Question

A non-uniform rod $AB$ has a mass and length $2l$ the mass per unit length of the rod is $mx$ at a point of rod distant $x$ from. Find the moment of inertia of this rod about an perpendicular to the rod (a) through $A$ (b) through the midpoint of $AB$

Answer 1

Hint: Here they have given the mass of the rod $M$ and they also given the length of the rod that is $2l$ here in the question they have mentioned that mass per unit length of rod = $mx$ of a point distance $x$ from $A$
We have to find the moment of inertia of this rod about a perpendicular axis (a) through $A$ (b) through the midpoint of $AB$

Complete step by step solution:

Given that the mass of the rod is $M$ and the length of the rod that is $2l$
Consider the small mass of a length $dx$ and mass $dm$ from the point $A$, then the mass per unit length can be given as:
\[dM = {\text{ }}mxdx\]

On integrating the above equation we will get total mass of rod on LHS and RHS can be integrated from \[x = 0\]to \[x = 2l.\]Then the Equation becomes,

\[\int {dM} = {\text{ }}\int\limits_0^{2l} {mxdx} \]

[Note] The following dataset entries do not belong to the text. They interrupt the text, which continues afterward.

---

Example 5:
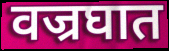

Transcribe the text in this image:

वज्रघात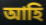
আহিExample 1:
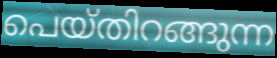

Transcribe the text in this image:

പെയ്തിറങ്ങുന്ന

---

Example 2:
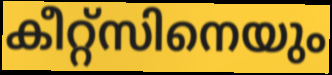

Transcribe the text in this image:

കീറ്റ്സിനെയും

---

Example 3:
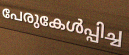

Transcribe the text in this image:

പേരുകേൾപ്പിച്ച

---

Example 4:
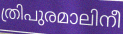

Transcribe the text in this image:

ത്രിപുരമാലിനീ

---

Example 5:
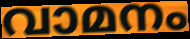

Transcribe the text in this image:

വാമനം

After integrating the above equation we get

$M = m\left[ {\dfrac{{{x^2}}}{2}} \right]_0^{2l}$

Now apply the limit to the above equation

$M = m\left[ {\dfrac{{{{(2l)}^2}}}{2}} \right]$

Then after further simplifying the above equation we get

\[M{\text{ }} = {\text{ }}2m{l^2}\]

Now take $m$ outside then the equation becomes

$m = \dfrac{M}{{2{l^2}}}..........(1)$

Now the moment of inertia of rod is given by

\[dI{\text{ }} = {\text{ }}mx{x^2}dx\]

For the inertia at $A$, we have to integrate from $0$to $2l$

$I = \int\limits_0^{2l} {m{x^3}} dx$

After integrating we get

$I = m\left[ {\dfrac{{{x^4}}}{4}} \right]_0^{2l}$

After applying limits we get

$I = 4m{l^4}$

Now substitute the value of $m$from equation $(1)$so we get

$I = 4\left( {\dfrac{M}{{2{l^2}}}} \right){l^4}$

After simplifying above equation we get

\[I = 2M{l^2}\]

For part B

Consider the midpoint as a origin and the length of the rod is from $ - L$ to $ + L$ and element of mass is \[dm\]and length \[dx\]at \[\left( {L - x} \right)\]

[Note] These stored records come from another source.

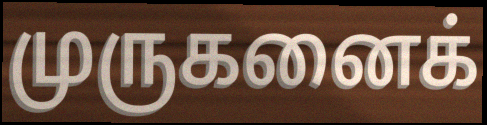
முருகனைக்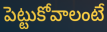
పెట్టుకోవాలంటే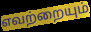
எவற்றையும்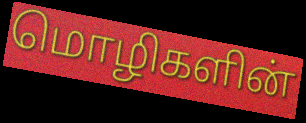
மொழிகளின்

Now the Mass of the element is given as

\[dM = {\text{ }}m\left( {L - x} \right)dx\]

Now the Moment of inertia of the rod can be taken as

\[dI = {\text{ }}m\left( {L - x} \right){x^2}{\text{ }}dx.\]

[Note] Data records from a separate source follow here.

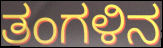
ತಂಗಳಿನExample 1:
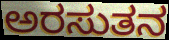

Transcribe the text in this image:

ಅರಸುತನ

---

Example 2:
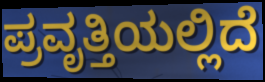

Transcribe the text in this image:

ಪ್ರವೃತ್ತಿಯಲ್ಲಿದೆ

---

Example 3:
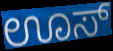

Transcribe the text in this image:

Now integrate the above equation for the limits $ - L$ to $ + L$ we get

$I = \int\limits_{ - L}^{ + L} {\left( {L{x^2} - {x^3}} \right)} dx$

After integrating the above equation we get

$I = \left( {\dfrac{{L{x^3}}}{3} - \dfrac{{{x^4}}}{4}} \right)_{ - L}^{ + L}$

Now apply the limits

$I = m\left[ {\left( {\dfrac{{{L^4}}}{3} - \dfrac{{{L^4}}}{4}} \right) - \left( { - \dfrac{{{L^4}}}{3} - \dfrac{{{L^4}}}{4}} \right)} \right]$

We have to substitute the value of m from (1) and after simplifying we get

$I = \dfrac{{M{L^3}}}{3}$

Note: The Moment of inertia is defined as the quantity expressed by the body resisting an angular acceleration which is the sum of the product of mass of every particle.